Gas Station Stick Up

When my shift was over that afternoon, the rain still hadn’t stopped. Apparently, RJ’s hip or whatever bone it was that could sense the weather had lied to him.

I said goodbye to Rosie and Reggie and grabbed my cardigan and purse. I wished I would have brought my rain jacket with me, but when I’d peeked out the bathroom window this morning, I hadn’t noticed the dark clouds collecting overhead because it was still dark outside. It wasn’t until I was scurrying toward the car, and raindrops started pelting my forehead that I realized I’d dressed completely inappropriately for the stormy day.

Standing near the front door of the restaurant, I decided I would run over to the gas station that had a small convenience store attached to grab something for dinner before hightailing it to my car. Maybe they’d also have a cheap umbrella.

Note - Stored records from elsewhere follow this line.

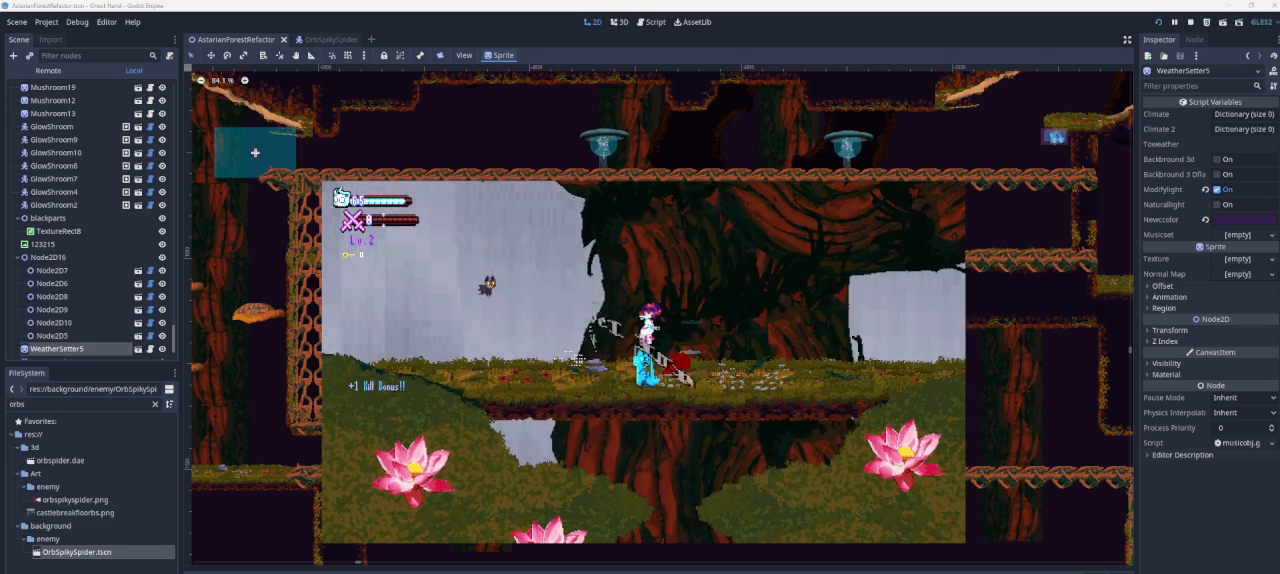
{"buttons": [], "left_stick": "right", "right_stick": "center", "events": []}
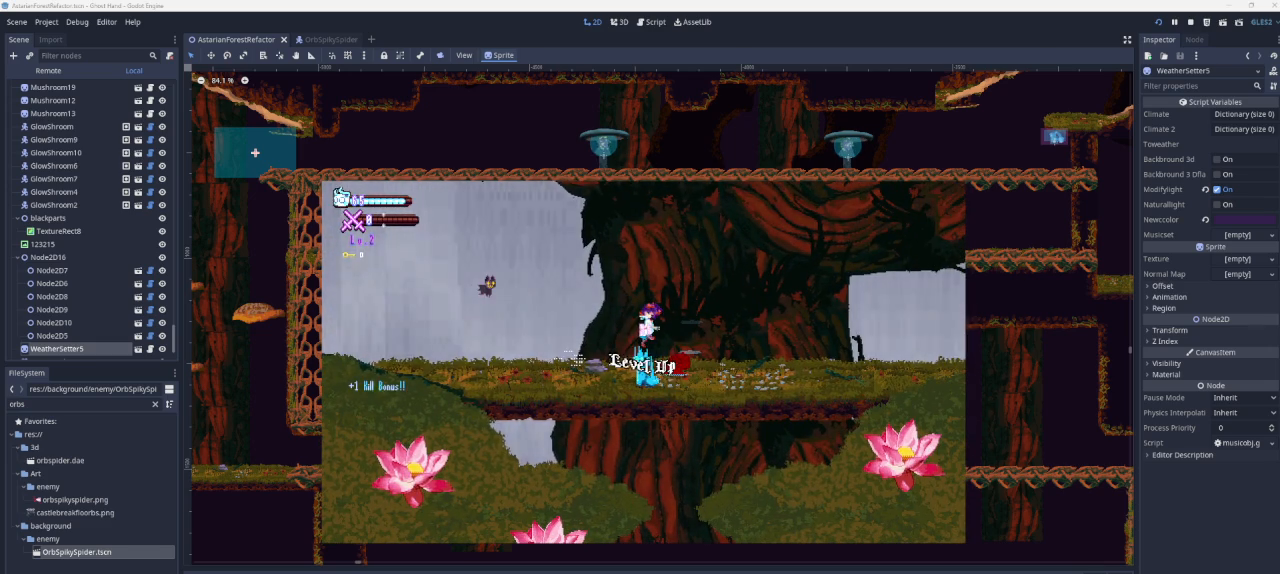
{"buttons": [], "left_stick": "right", "right_stick": "center", "events": []}
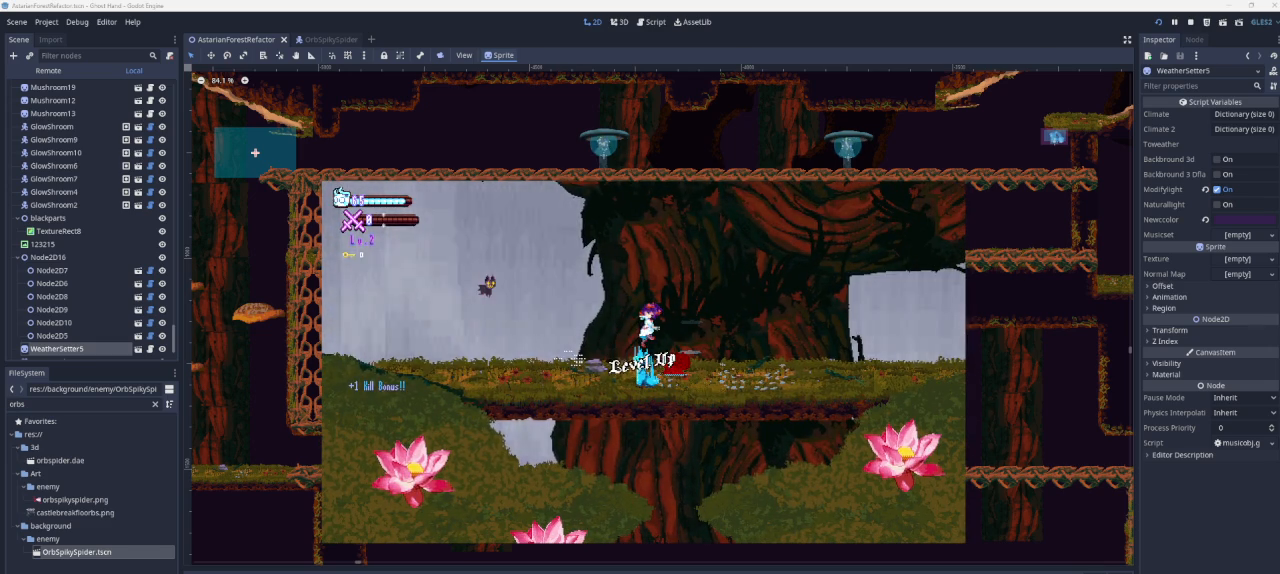
{"buttons": [], "left_stick": "right", "right_stick": "center", "events": []}
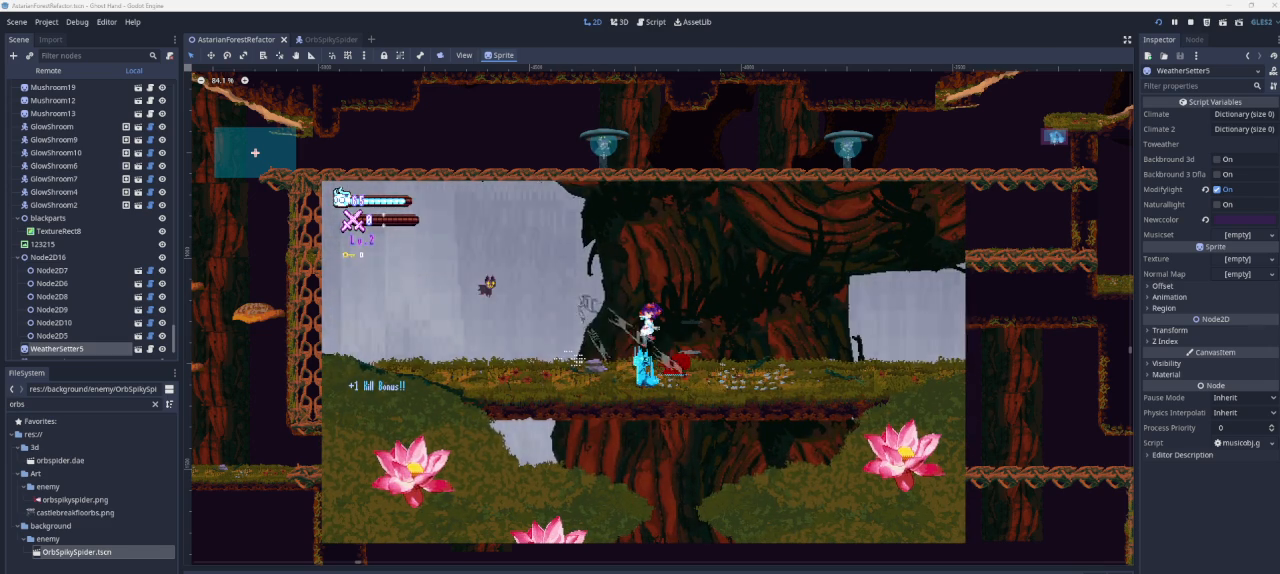
{"buttons": [], "left_stick": "right", "right_stick": "center", "events": []}
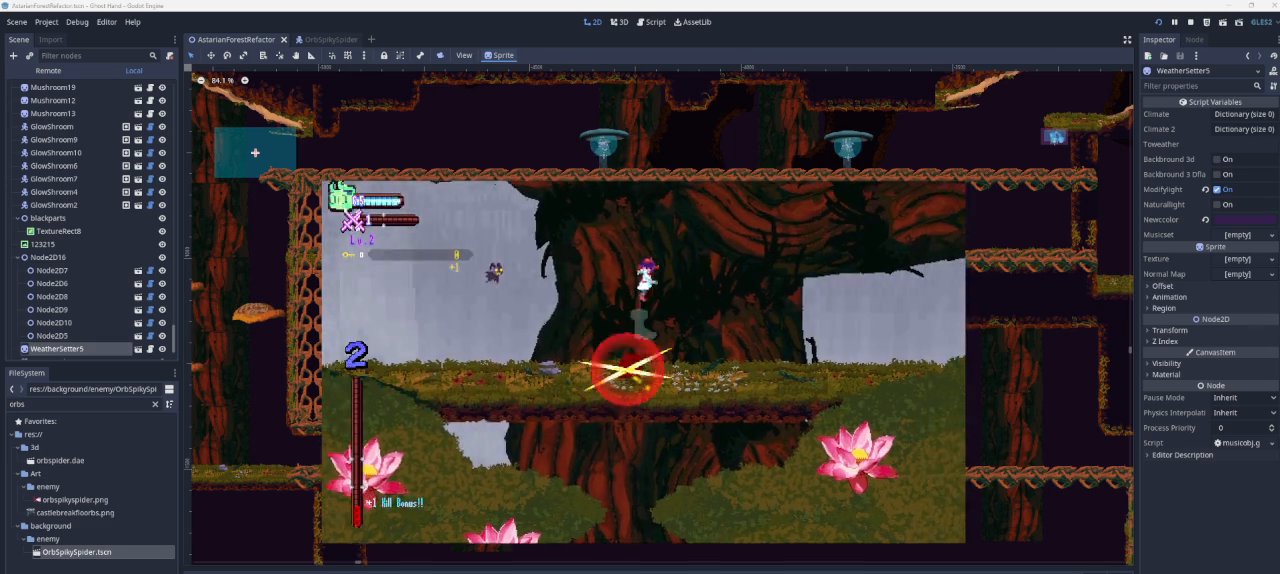
{"buttons": [], "left_stick": "right", "right_stick": "center", "events": []}
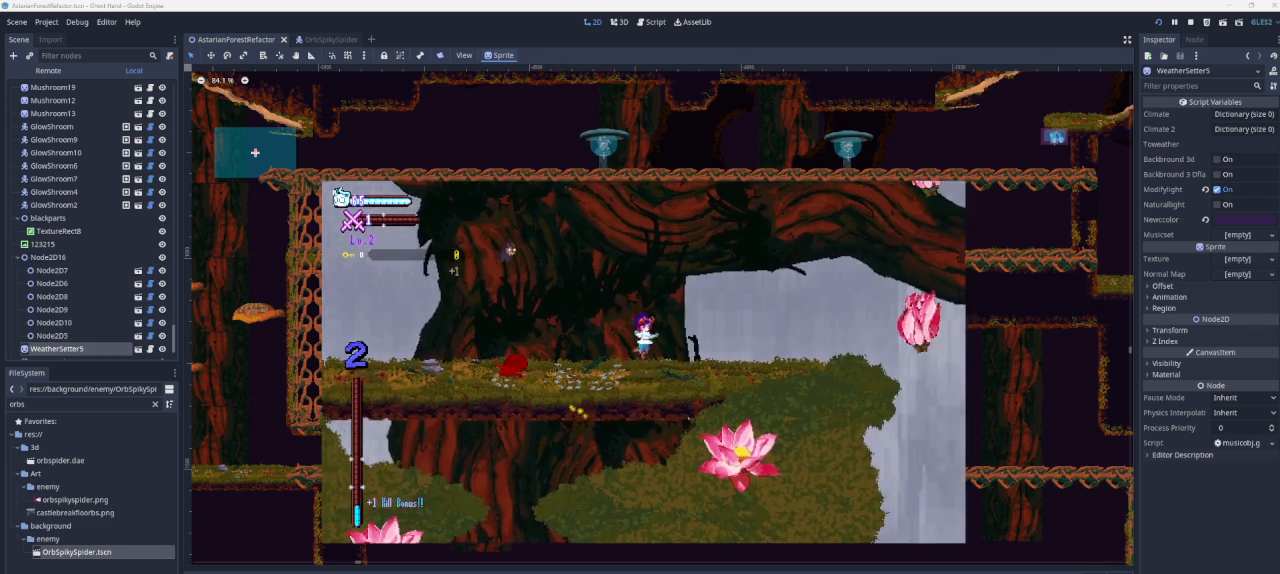
{"buttons": [], "left_stick": "center", "right_stick": "center", "events": [[367, "left_stick", "center"]]}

I didn’t relish the idea of spending extra money on an umbrella, but today it felt like a necessity. Then I could walk up to the school building to get Max if I had to without both of us getting soaked.

Set on the idea, I burst through the front door to Rosie’s and scurried across the street to the Pump and Pantry, soaking my sneakers. Damn.

The floor inside the gas station was slick from people walking in from the rain all day. I skidded to a halt narrowly missing a pyramid of winter weather wiper fluid.

“Hey, Ruby!” Maria, the long-time daytime cashier at the P&P called out. “Some rain, huh?”

“Hey,” I smiled at her. Our shared dislike of this town’s population had bonded us over the years. “It’s pretty much the worst.”

“Umbrellas are in a bucket near the door,” she told me, reading my mind. “I’ll give it to you for half price.”

My smile widened. “You’re the best.”

She turned to a customer that stepped up to the counter and I walked toward the freezer section. I didn’t make it a habit to shop here for groceries. It was usually too pricey for my budget, for one. But also, their selection wasn’t awesome. I tried to stay away from processed foods as much as possible, but it wasn’t easy when the outer edges of the grocery store were so expensive. Still, I made a concerted effort to give Max food I had never been offered as a child. Fresh fruits and veggies, proteins that didn’t come from a can, and real, non-plastic cheese. It cut into my paychecks a lot and set me back from saving as much as I wanted. But I figured while I was living with my mom and had some financial freedom to feed him healthy options, I would take advantage.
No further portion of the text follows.